[REQUIREMENT 1]: Using the AM:A migration walkthrough, explain in one to three sentences why the FAQ says to run the generated AM:A project with PHP 7.4.
[REQUIREMENT 2]: Extend the AM:A migration walkthrough from its final paragraph.
(DOCUMENT SECTION)
Drupal 7 to Drupal 9 in an hour using AM:A

  • Last updated
  • 1 minute read

Goal

Learn how to migrate a Drupal 7 site to Drupal 9 using Acquia Migrate: Accelerate, and efficiently investigate migration messages.

Overview

Let me take you on a tour of actually using AM:A.

(And if you've never done a migration from Drupal 7 to Drupal 8/9/10 before … you'll get to see what a whirlwind it is 🌪️😅)

Requirements

  1. Generate a Drupal 9 site

    Follow the steps outlined in the "Want it now?" section of "Acquia Migrate: Accelerate — now open source!" 🧑‍💻

    You should see something like this:

    Now let's actually use it! 🥳

  2. The FAQ says we should run the generated AM:A project using PHP 7.4. Primarily most migrations were written against PHP 7, and PHP 8 made non-strict (==) comparisons behave differently, which is used a lot in migrations!

    Unambiguous signs that this is the case: error messages starting with Deprecated function: or PHP Warning:.

    I didn't do that here. Let's find out how far I get.

  3. Start migrating: 4 clicks to >50% 😮

    As you may have noticed in the terminal output, this is my personal site. I do not want to think about which data to migrate. I just want to see how far AM:A would get me. I also don't want to bother with switching from PHP 8.1 to PHP 7.4.

    Seems to have worked fine? 🤷‍♂️ Because this is what I see:

    So, I just went ahead and did 2 clicks:

    Not bad, those two clicks triggered migrations that took half a minute and got me to 645/3466 rows imported, or 53.86%:

    The number of errors crept up from 3 tot 23 … but that seems like a low enough number to continue … so let's just continue — I'm too curious to see how far we can get, and besides, we can easily reset to the original state. I've spent less than 10 minutes on this so far anyway! 😁

    So: let's repeat those 2 clicks from earlier! The result (after another half a minute):

    The error count skyrocketed from 23 to 484, even though the amount of data imported only went up by about less than 300. 🤔

    More frustratingly, AM:A doesn't even allow me to import the content I really care about: "Article" and "Blog post". That's happening because "Dependencies need review".

    Still … let's see what the already migrated content looks like:

    😬 That definitely looks like a PHP problem!

    I can choose to investigate the error messages (255 of which are for "Document media items") and investigate these PHP deprecation errors. But that seems much more time consuming than switching to PHP 7.4.

    I guess I better switch from PHP 8.1 to 7.4 after all.

  4. 🤨 Some of you spotted that 645/3466 is a ratio much lower than 54%. And 37/3466 is definitely not 12% either. So why does the AM:A UI report these progress counts?

    The number of rows that has been migrated is an incomplete assessment. The number of migrations that have already been fully completed is also important to take into account.

    For each migration, typically a few patterns emerge across the failing rows. Once you figure out the pattern, it's relatively simple to get all rows in that migration to work!

    The AM:A UI's progress indicator conveys relative total progress.

    PHP warnings/errors aside, even just seeing "⚠️ Dependencies need review" is sufficient to warrant an investigation.

    AM:A shows this when <70% of the rows in the dependencies of this migration were imported. There's little point in forcefully executing this migration: that would just lead to an avalanche of more migration errors.
(End DOCUMENT SECTION)
(INFORMATION GIVEN)
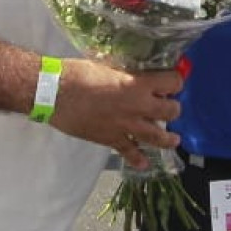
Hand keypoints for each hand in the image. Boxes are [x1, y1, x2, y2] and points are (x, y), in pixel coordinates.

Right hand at [50, 58, 184, 170]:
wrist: (54, 93)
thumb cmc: (78, 73)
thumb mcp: (108, 66)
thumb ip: (124, 74)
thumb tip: (133, 75)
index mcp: (137, 84)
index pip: (172, 82)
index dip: (175, 81)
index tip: (172, 82)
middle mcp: (137, 106)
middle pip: (170, 112)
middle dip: (173, 109)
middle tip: (168, 108)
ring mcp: (125, 126)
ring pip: (157, 137)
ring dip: (168, 139)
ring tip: (174, 140)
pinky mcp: (111, 139)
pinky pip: (129, 152)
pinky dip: (137, 159)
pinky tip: (144, 164)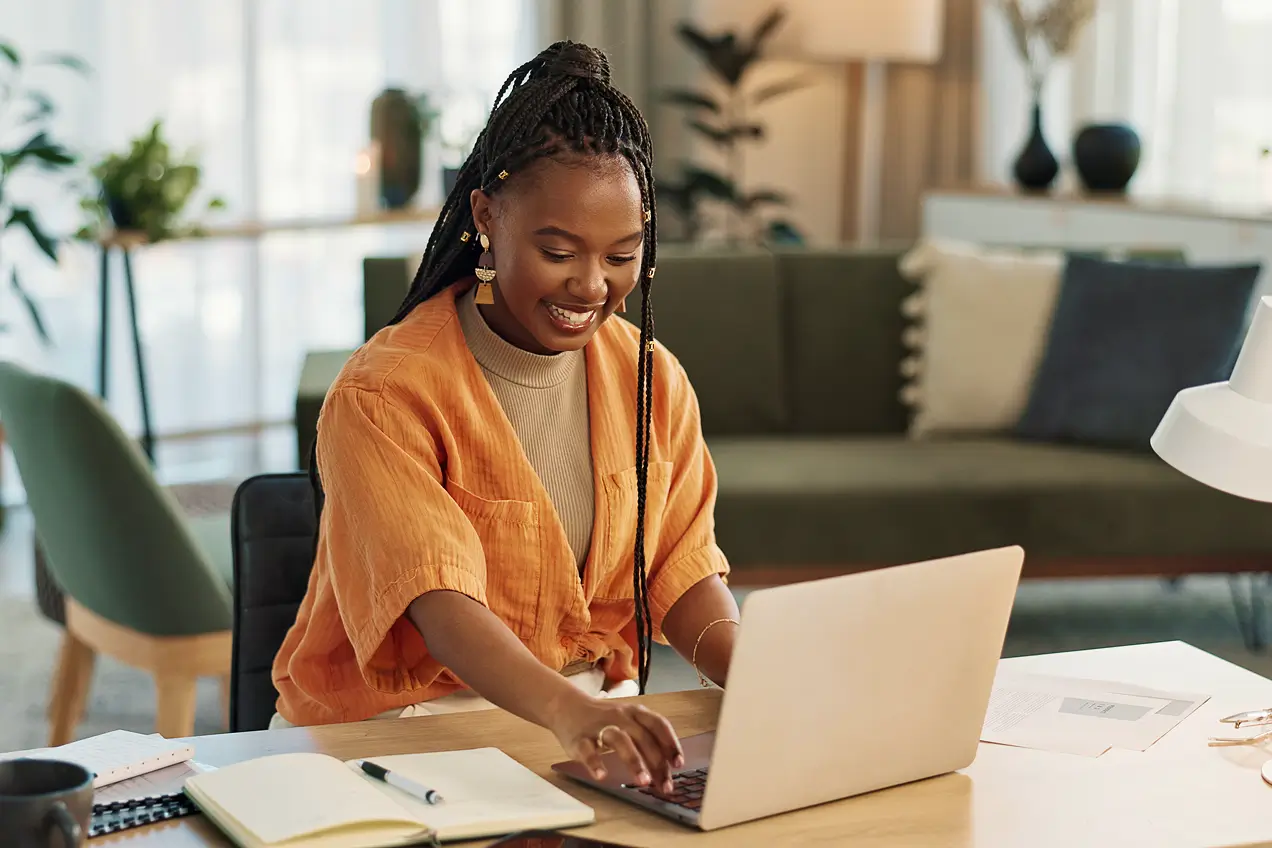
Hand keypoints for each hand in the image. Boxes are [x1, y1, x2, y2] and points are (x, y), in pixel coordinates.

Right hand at [548, 692, 684, 794]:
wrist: (566, 706)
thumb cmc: (604, 719)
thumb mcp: (628, 721)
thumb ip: (646, 741)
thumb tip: (667, 770)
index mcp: (634, 712)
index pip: (658, 724)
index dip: (670, 743)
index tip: (679, 764)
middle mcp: (619, 716)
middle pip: (642, 736)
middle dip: (656, 761)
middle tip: (664, 785)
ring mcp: (599, 726)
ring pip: (619, 740)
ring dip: (633, 760)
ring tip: (643, 781)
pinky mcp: (579, 738)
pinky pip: (588, 750)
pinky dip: (595, 763)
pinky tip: (602, 776)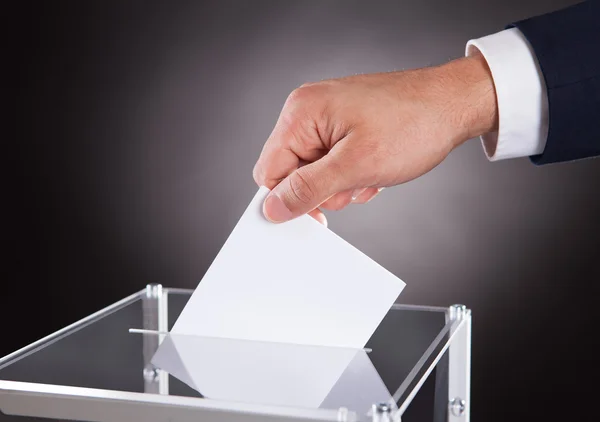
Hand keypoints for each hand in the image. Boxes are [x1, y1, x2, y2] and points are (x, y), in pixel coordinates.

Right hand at [253, 53, 497, 224]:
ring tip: (370, 173)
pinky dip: (354, 174)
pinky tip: (376, 169)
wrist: (454, 104)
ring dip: (342, 184)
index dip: (289, 199)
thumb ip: (308, 189)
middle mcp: (308, 111)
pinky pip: (334, 163)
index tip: (317, 214)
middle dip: (323, 190)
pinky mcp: (345, 126)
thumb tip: (272, 208)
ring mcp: (328, 118)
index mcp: (301, 114)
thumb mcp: (356, 166)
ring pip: (315, 172)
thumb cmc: (413, 124)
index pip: (269, 171)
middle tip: (354, 184)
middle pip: (292, 173)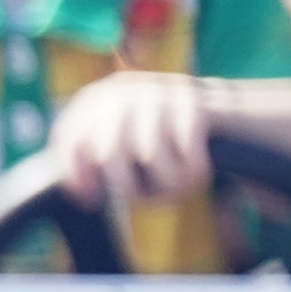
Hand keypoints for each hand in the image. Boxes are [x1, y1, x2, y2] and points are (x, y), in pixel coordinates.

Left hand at [46, 69, 217, 211]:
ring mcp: (157, 92)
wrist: (222, 113)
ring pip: (151, 157)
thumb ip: (92, 159)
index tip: (92, 200)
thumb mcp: (121, 144)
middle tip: (149, 198)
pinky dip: (193, 171)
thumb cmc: (162, 143)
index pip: (68, 139)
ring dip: (168, 184)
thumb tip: (80, 191)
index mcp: (94, 100)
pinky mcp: (194, 100)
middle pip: (109, 154)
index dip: (76, 175)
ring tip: (180, 187)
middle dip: (130, 187)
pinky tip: (198, 172)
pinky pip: (186, 151)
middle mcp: (120, 91)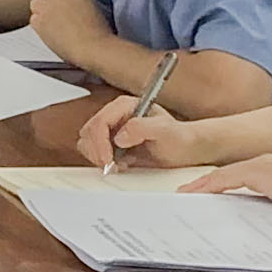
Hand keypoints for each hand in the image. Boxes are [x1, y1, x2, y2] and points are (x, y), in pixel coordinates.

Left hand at [26, 0, 112, 73]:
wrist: (93, 47)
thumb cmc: (98, 34)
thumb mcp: (92, 9)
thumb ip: (77, 2)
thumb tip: (68, 6)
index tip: (61, 4)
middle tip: (51, 12)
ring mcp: (48, 7)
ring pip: (34, 3)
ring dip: (40, 11)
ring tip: (51, 24)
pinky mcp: (40, 21)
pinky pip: (33, 19)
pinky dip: (39, 26)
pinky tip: (50, 33)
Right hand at [82, 101, 211, 171]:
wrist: (184, 148)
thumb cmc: (177, 137)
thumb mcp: (164, 130)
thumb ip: (142, 128)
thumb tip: (120, 136)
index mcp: (124, 106)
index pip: (100, 122)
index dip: (100, 143)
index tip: (108, 160)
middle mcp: (115, 115)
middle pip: (89, 132)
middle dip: (97, 152)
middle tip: (112, 165)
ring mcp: (111, 129)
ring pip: (87, 143)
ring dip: (98, 157)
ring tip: (119, 164)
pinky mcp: (110, 144)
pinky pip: (94, 152)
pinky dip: (102, 162)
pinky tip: (120, 165)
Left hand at [182, 154, 271, 211]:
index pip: (245, 177)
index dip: (226, 185)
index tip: (213, 195)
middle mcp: (267, 164)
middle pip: (230, 175)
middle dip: (210, 185)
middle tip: (191, 194)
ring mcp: (261, 166)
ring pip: (223, 176)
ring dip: (203, 186)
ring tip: (186, 194)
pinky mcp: (256, 172)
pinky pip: (224, 179)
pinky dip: (207, 186)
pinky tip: (194, 193)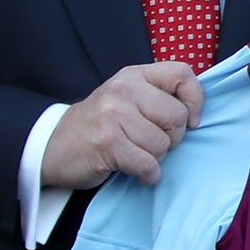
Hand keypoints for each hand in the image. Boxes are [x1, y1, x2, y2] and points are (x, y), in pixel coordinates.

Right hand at [42, 62, 204, 189]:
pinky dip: (148, 175)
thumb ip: (158, 96)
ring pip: (163, 144)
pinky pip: (148, 164)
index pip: (183, 74)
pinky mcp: (107, 143)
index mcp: (134, 75)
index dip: (195, 100)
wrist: (52, 145)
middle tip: (152, 142)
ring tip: (136, 154)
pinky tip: (137, 172)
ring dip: (156, 157)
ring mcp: (113, 115)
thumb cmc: (100, 124)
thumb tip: (197, 113)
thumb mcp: (127, 98)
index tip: (190, 120)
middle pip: (177, 116)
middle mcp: (124, 89)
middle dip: (173, 137)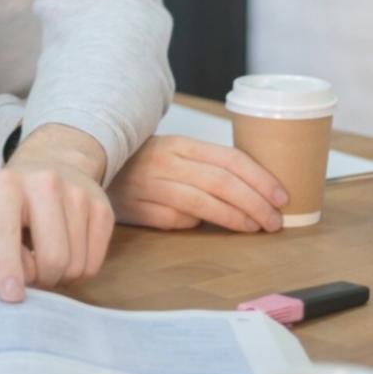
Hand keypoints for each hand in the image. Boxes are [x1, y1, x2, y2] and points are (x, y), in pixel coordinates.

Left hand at [0, 124, 113, 302]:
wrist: (51, 164)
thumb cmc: (10, 201)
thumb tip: (21, 278)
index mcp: (5, 185)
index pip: (6, 233)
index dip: (8, 269)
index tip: (11, 296)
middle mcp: (45, 183)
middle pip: (52, 259)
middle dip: (41, 280)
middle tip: (31, 274)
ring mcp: (79, 194)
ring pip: (75, 266)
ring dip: (58, 277)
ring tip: (45, 258)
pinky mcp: (103, 208)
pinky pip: (94, 265)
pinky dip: (77, 272)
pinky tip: (66, 253)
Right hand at [108, 134, 286, 231]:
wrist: (92, 166)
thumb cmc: (145, 164)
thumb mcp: (175, 154)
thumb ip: (207, 165)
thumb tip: (255, 189)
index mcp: (179, 144)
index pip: (229, 158)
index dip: (260, 179)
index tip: (282, 197)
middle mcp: (164, 162)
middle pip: (221, 183)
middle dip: (255, 204)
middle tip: (275, 220)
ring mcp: (149, 186)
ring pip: (202, 204)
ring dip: (235, 218)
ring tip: (255, 227)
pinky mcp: (137, 209)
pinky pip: (176, 220)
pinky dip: (196, 225)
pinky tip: (210, 229)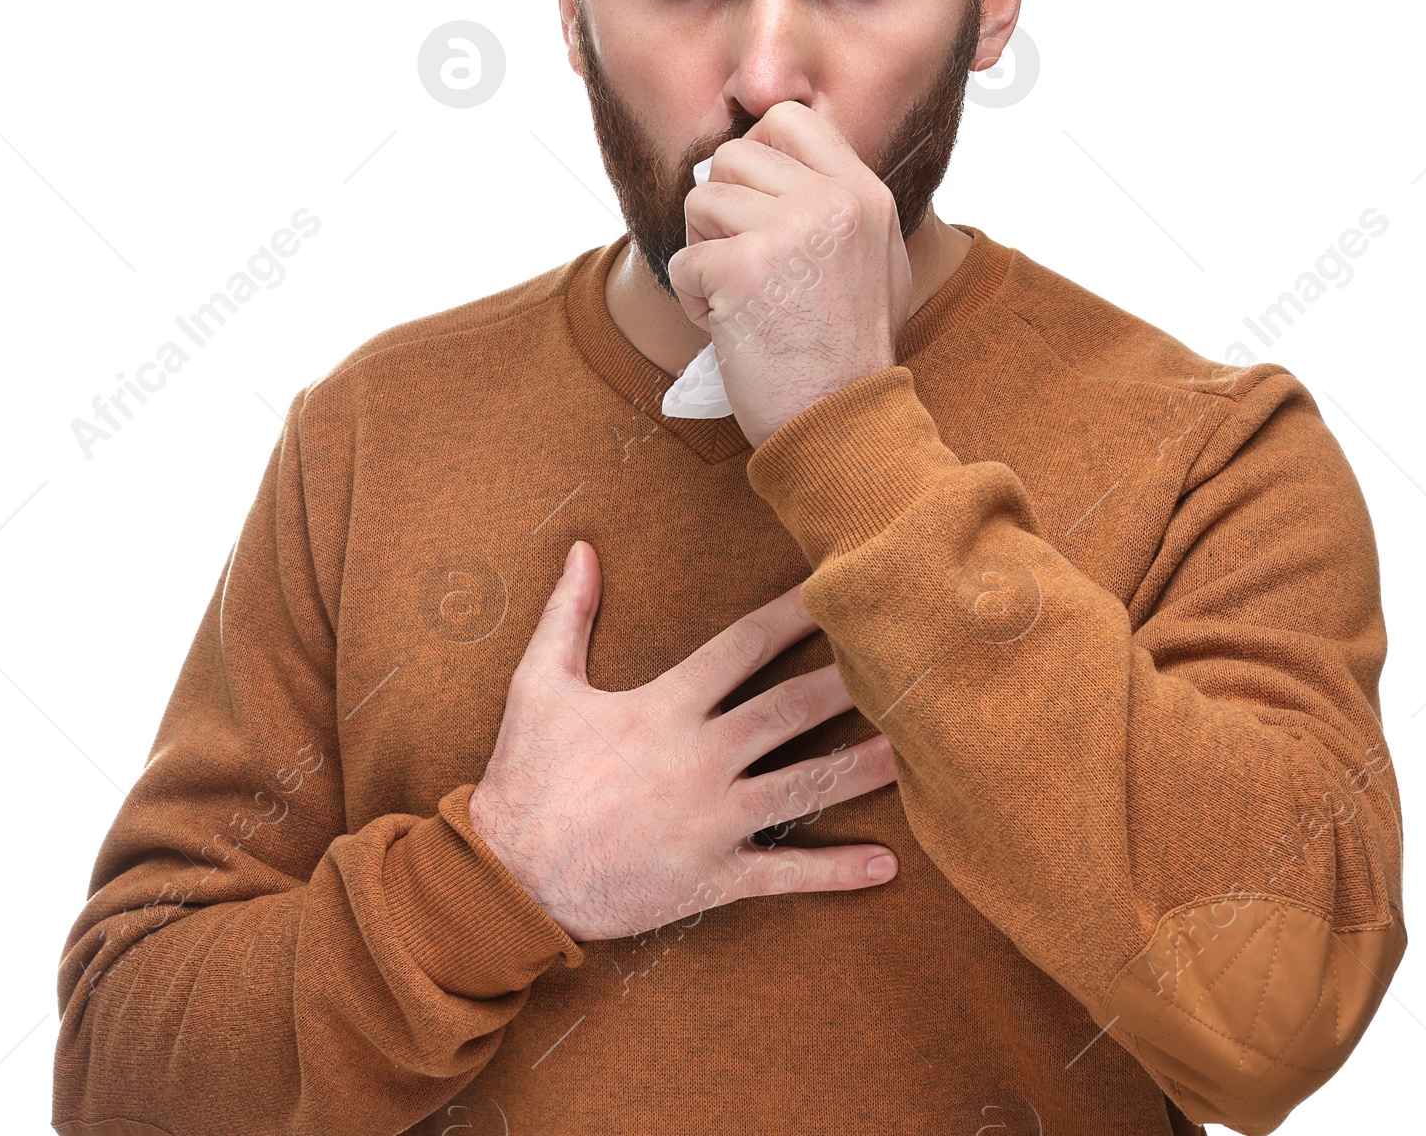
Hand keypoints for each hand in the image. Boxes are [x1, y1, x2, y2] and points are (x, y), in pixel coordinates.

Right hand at [467, 541, 898, 942]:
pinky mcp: (712, 876)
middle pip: (790, 710)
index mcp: (665, 707)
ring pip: (803, 786)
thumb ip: (569, 614)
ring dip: (862, 767)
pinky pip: (784, 874)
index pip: (744, 647)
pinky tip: (884, 864)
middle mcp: (699, 759)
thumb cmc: (525, 777)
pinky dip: (836, 870)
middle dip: (850, 682)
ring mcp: (712, 821)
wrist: (508, 877)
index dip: (794, 614)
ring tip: (917, 748)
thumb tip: (582, 548)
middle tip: (905, 661)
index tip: (837, 588)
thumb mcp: (538, 684)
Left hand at [668, 100, 912, 447]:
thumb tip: (779, 163)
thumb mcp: (876, 260)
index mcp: (864, 193)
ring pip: (699, 202)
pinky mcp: (744, 268)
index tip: (754, 203)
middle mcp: (831, 201)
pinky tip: (732, 329)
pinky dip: (694, 300)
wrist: (843, 422)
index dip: (755, 154)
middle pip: (732, 157)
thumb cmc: (849, 352)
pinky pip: (683, 260)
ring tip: (739, 299)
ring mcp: (788, 230)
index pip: (789, 119)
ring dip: (704, 255)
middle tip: (742, 263)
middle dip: (721, 211)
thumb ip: (837, 204)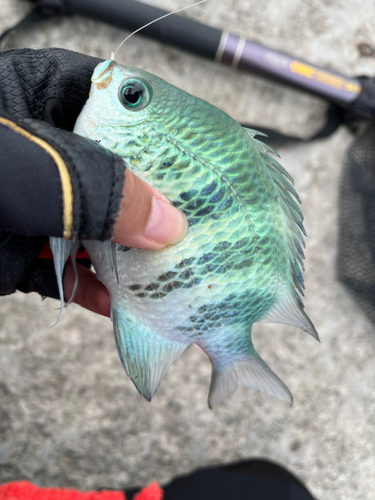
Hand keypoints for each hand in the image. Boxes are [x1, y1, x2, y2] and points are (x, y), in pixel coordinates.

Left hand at [0, 48, 187, 316]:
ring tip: (183, 272)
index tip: (207, 159)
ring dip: (139, 254)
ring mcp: (35, 207)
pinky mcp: (20, 257)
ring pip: (103, 229)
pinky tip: (130, 306)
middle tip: (209, 223)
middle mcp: (45, 151)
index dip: (169, 129)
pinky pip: (73, 274)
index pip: (122, 102)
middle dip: (162, 201)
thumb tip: (167, 223)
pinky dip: (100, 292)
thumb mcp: (11, 163)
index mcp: (40, 96)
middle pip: (122, 173)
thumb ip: (90, 186)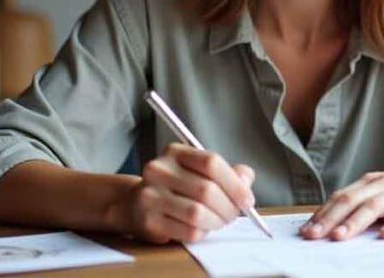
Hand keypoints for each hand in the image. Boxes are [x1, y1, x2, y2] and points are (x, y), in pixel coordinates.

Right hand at [119, 143, 255, 243]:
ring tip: (219, 222)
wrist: (136, 204)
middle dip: (229, 207)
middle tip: (234, 215)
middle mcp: (159, 169)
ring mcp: (150, 195)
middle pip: (206, 190)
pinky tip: (201, 228)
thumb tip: (246, 179)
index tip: (247, 200)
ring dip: (217, 222)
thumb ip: (227, 173)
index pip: (211, 162)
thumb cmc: (177, 187)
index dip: (235, 183)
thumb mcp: (199, 171)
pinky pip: (187, 231)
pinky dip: (202, 232)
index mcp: (175, 152)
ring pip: (197, 213)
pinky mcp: (148, 220)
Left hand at [299, 155, 383, 240]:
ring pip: (373, 206)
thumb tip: (339, 223)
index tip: (305, 230)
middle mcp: (383, 184)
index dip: (321, 212)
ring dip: (354, 222)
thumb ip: (368, 204)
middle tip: (312, 235)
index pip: (341, 197)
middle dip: (329, 219)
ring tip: (339, 237)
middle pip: (351, 201)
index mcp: (372, 182)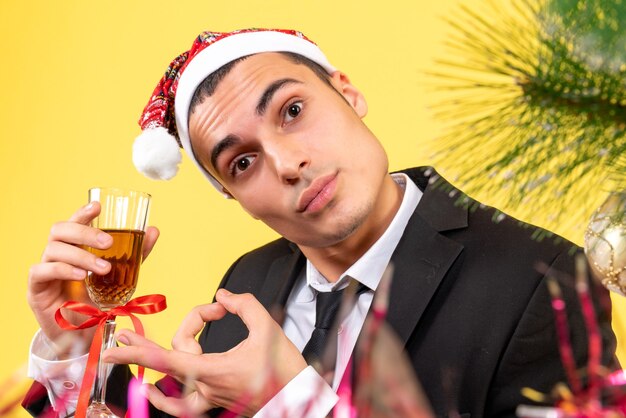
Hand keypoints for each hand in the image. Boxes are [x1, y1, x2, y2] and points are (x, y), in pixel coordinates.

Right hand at [27, 202, 158, 357]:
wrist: (81, 335)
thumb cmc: (96, 301)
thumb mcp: (119, 276)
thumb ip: (134, 254)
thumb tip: (153, 230)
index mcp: (73, 247)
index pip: (73, 222)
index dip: (83, 212)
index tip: (98, 206)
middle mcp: (56, 254)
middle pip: (60, 230)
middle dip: (85, 233)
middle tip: (109, 243)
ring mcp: (43, 269)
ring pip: (54, 249)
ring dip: (82, 256)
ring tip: (103, 269)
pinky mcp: (35, 288)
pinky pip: (42, 271)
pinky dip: (63, 270)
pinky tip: (81, 277)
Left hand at [104, 289, 307, 416]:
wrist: (298, 398)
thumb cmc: (285, 369)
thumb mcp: (267, 328)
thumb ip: (243, 305)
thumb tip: (223, 297)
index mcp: (214, 370)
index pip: (165, 360)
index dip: (137, 353)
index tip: (121, 344)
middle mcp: (206, 386)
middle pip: (169, 362)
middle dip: (141, 350)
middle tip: (120, 338)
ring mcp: (209, 396)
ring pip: (173, 379)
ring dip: (153, 364)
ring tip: (134, 348)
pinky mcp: (216, 401)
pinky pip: (183, 406)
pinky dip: (165, 399)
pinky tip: (153, 392)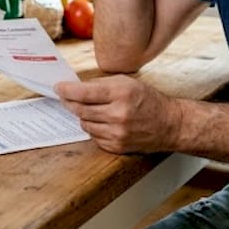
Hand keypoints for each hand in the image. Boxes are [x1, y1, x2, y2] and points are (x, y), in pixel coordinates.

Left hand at [55, 75, 181, 153]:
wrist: (169, 124)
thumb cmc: (148, 100)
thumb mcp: (127, 82)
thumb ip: (102, 84)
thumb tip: (77, 87)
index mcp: (121, 93)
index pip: (84, 93)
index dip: (67, 90)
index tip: (58, 88)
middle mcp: (118, 114)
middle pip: (80, 110)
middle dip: (70, 102)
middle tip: (65, 98)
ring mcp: (117, 133)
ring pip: (85, 124)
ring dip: (84, 116)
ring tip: (92, 110)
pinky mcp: (117, 146)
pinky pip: (94, 137)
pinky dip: (94, 128)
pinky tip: (103, 122)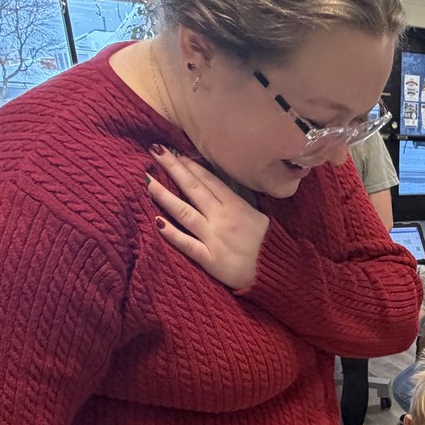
(End INFORMATION GIVEN)
[EXERCISE RESULT 1]: Most migrations were written against PHP 7. PHP 8 changed how non-strict (==) comparisons behave, and migrations use those comparisons a lot.

[EXERCISE RESULT 2]:
  5. Switch to PHP 7.4 ⇒ composer install + Drupal reinstall

    My preferred development environment is the one with the least layers of abstractions: an AMP stack in macOS directly, as described in this guide. That makes switching PHP versions trivial for me:

    sphp 7.4

    Hopefully it's equally simple for you!

    Packages must be reinstalled now that the environment has changed. First remove your composer.lock, to ensure composer chooses the right packages to install. Then run composer install manually (in step 1 above, acli app:new:from:drupal7 did that for us):

    rm composer.lock
    composer install

    This yields mostly the same packages, but some did change — hopefully these will help us be more successful in the migration:

      - Downgrading symfony/finder (v6.3.3 => v5.4.27): Extracting archive
      - Downgrading symfony/filesystem (v6.3.1 => v5.4.25): Extracting archive
      - Downgrading league/uri (6.8.0 => 6.7.2): Extracting archive
      - Downgrading symfony/string (v6.3.2 => v5.4.26): Extracting archive

    Finally: execute the commands in step 7 again:

    vendor/bin/drush site-install✂️
    jq -r '.installModules✂️
    vendor/bin/drush state:set✂️

    This will automatically wipe the Drupal 9 database too, and will set us up for a fresh new attempt. If you're used to switching PHP versions, this probably took you less than a minute. (If not, well, congrats, you've just figured out something that'll be useful in the future anyway!)

  6. Repeat 4 clicks … same result

    After arriving at the freshly installed D9-on-7.4 site's AM:A dashboard, I see exactly the same numbers in the top right.

    Repeating the first 4 clicks … still exactly the same numbers.

    Despite my site being so simple, I am unfortunately running into a hard blocker 😔 (Quite possibly this is happening because it was originally a Drupal 5 site.)

    The only way forward is to dive right in!

  7. Special care is necessary for Drupal 7 sites whose database is actually an upgraded Drupal 5/6 site.

    In those days, Drupal provided automatic upgrade paths: from 5 to 6 and 6 to 7. But not from 7 to 8 — that's why AM:A even exists. Those upgrade paths worked … kinda 🧟 There are plenty of examples to be found about incomplete/inconsistent data in the upgraded databases.

    That's exactly why since Drupal 8, we made Drupal upgrades easy forever, and we achieved that by requiring that every update has test coverage.

    Unfortunately, for sites originally built on Drupal <7 … some database archeology may be necessary!

  8. Investigate 🕵️

    Where to begin investigating? In the migration that has the highest absolute or relative failure rate. By either metric, that is definitely Document media items for me:


    Which migration plugins exist in this migration, which one seems likely to be the cause?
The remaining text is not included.